The Buyer warrants that any designs, specifications or instructions furnished to the Company shall not be such as will cause the Company to infringe any patent, industrial design, copyright or trademark in the execution of the Buyers order. The Buyer hereby indemnities and forever holds the Company harmless against any infringement or unauthorized use of any such patent, industrial design, copyright or trademark. The sale and purchase of goods shall not confer on the Buyer any licence or rights under any patent industrial design, copyright or trademark the property of the Company.
Any figures or estimates given for performance of goods are based upon the Company’s experience and are such as the Company would expect to obtain on test the Company will only accept liability for failure to comply with the figures or estimates given when such figures or estimates are guaranteed in writing within specified margins.
WARRANTEES, GUARANTEES AND CONDITIONS
This clause shall apply where the Customer is not a consumer as defined in the Trade Practices Act(Australia) if applicable. All representation or terms (including any condition or warranty expressed or implied by law, statute or otherwise) not expressly included in the Trading Terms are hereby expressly excluded. If the Company shall be under any liability whatsoever to the Customer then whether such liability be in contract, tort or otherwise and notwithstanding any relief or remedy to which the Customer may be entitled to under the Trade Practices Act(Australia) if applicable, any other applicable legislation, or at law or in equity, such liability shall be limited to the price at which the Goods are supplied to the Customer. Under no circumstances will the Company be liable for the indirect or consequential loss of any kind whatsoever. No action or claim may be brought against the Company unless notice of such claim is brought within 30 days of dispatch of the Goods to the Customer.
LIMITATION OF LIABLITY
No liability whatsoever will be accepted by the Company for any direct or indirect loss or damage (including loss of forecasted or actual revenue or profits, loss of livelihood or goodwill or unanticipated incurring of debt) relating to delivery of Goods, account suspension or closure or any other act or omission on the part of the Company or any of its servants, agents or contractors. Where liability is accepted, it is limited to the payment of the cost of having the original product re-supplied.
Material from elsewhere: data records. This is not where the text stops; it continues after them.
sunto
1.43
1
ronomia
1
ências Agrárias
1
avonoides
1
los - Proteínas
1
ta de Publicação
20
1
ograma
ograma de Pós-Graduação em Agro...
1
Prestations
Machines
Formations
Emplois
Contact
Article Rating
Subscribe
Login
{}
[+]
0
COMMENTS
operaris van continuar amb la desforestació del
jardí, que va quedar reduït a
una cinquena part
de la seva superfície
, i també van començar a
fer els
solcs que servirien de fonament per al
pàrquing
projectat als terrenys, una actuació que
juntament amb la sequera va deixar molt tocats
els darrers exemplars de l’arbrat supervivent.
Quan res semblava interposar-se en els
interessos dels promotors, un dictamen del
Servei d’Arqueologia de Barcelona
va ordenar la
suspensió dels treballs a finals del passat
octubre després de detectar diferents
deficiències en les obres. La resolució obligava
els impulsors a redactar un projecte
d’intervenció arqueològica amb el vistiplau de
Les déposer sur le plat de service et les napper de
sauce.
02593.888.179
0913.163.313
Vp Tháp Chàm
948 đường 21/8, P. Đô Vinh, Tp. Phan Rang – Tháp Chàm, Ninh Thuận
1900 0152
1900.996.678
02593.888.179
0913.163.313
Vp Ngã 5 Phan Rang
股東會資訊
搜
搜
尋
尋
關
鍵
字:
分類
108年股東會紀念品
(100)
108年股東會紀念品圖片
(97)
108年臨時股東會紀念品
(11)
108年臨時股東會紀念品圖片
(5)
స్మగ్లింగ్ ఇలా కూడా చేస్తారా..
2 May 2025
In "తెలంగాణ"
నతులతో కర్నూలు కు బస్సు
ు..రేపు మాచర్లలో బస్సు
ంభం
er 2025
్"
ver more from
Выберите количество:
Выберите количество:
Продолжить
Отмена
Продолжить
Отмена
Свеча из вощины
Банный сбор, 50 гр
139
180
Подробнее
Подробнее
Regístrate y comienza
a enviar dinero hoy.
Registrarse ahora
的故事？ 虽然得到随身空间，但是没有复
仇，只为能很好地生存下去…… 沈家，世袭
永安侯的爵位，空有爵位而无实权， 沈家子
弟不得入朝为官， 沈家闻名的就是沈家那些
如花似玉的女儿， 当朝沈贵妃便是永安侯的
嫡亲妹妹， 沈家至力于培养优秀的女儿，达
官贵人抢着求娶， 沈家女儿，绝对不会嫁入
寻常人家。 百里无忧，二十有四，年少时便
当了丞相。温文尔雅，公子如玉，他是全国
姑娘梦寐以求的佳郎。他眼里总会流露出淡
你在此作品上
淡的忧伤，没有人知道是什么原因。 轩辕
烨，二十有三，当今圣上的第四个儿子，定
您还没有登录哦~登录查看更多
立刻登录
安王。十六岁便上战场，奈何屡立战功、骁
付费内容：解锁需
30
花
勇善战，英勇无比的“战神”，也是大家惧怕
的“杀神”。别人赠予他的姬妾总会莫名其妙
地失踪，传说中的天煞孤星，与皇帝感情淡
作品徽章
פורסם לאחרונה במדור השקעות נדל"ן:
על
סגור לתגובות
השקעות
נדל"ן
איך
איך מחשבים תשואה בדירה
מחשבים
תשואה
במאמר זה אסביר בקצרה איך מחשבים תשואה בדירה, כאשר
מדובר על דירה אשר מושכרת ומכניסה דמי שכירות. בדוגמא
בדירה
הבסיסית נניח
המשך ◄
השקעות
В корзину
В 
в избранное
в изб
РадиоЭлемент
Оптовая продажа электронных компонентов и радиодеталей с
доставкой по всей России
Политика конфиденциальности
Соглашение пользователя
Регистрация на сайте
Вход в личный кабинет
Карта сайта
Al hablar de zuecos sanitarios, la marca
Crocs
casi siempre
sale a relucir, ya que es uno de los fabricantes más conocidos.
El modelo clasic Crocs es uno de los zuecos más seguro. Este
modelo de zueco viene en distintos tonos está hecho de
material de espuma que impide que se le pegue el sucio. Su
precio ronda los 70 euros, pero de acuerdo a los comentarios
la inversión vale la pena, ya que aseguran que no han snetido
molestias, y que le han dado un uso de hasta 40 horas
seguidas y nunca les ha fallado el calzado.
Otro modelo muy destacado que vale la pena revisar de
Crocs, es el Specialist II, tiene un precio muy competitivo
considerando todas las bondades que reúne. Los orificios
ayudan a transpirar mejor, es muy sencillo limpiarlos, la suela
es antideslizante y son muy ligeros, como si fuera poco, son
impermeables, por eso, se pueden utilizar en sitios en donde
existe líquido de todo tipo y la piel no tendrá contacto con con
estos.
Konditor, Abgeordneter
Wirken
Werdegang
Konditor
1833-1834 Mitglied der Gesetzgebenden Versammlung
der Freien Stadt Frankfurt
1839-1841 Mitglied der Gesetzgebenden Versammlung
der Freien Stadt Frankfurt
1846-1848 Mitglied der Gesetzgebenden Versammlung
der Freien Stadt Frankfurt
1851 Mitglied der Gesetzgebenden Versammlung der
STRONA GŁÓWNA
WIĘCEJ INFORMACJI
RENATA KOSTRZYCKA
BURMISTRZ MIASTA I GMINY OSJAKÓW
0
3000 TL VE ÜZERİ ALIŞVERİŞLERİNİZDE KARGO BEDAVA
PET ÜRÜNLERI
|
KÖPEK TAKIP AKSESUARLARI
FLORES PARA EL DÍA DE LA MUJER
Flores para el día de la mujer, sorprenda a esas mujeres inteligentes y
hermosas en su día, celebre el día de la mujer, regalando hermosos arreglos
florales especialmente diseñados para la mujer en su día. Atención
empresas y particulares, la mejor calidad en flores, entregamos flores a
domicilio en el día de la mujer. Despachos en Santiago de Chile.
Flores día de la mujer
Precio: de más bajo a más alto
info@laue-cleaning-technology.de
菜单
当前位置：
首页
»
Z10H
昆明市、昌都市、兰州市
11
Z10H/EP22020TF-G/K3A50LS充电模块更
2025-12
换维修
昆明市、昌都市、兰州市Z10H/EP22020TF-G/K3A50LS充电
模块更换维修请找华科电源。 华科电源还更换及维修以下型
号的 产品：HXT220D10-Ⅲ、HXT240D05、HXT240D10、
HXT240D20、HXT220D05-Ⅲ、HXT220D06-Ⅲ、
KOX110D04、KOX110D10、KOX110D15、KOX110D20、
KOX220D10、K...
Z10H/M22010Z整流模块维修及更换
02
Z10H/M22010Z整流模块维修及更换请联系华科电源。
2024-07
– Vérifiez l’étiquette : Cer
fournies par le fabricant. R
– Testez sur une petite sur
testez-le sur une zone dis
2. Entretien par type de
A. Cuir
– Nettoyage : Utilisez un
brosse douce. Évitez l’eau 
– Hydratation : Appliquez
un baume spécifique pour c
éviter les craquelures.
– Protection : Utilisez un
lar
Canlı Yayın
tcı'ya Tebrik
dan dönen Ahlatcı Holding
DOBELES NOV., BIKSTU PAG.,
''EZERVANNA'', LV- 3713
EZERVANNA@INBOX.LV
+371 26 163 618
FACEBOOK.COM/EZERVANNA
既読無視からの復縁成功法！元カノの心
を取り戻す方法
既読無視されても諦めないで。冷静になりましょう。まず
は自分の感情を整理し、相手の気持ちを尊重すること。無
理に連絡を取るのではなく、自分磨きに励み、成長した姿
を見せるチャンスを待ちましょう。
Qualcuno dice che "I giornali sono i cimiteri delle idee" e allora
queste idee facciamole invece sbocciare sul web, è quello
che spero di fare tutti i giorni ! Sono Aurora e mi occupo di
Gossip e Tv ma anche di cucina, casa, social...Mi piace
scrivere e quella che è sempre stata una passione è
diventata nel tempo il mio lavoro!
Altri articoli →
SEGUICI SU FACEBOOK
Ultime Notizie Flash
The Company reserves the right to sub-contract, manufacture and/or supply on any part of the goods quoted or on any materials or services to be supplied.
It is a condition of the sales contract that the Buyer shall not use the goods for the installation in or in association with aircraft. In the event the goods are so incorrectly used, the Company shall be exempt from all liability whatsoever and the Buyer hereby indemnifies and forever holds the Company harmless in respect of any claims, demands, suits or proceedings whatsoever resulting from such misuse of the goods.
UNITED STATES OF AMERICA EXPORT ADMINISTRATION REGULATIONS
The Buyer acknowledges that some United States of America manufacturers impose restrictions on ultimate destination of their products in compliance with the United States Export Administration regulations. The Buyer agrees to comply with such regulations and hereby agrees to forever hold harmless and indemnify the Company in respect of any damage or loss howsoever arising as a result of the Buyers breach of same.
These terms and conditions of sale including the sales contract evidenced thereby shall in all respects be governed by and construed In accordance with the laws of the State of New South Wales Australia and the Company and the Buyer hereby submit to the exclusive jurisdiction of the courts of the State of New South Wales, Australia and none other.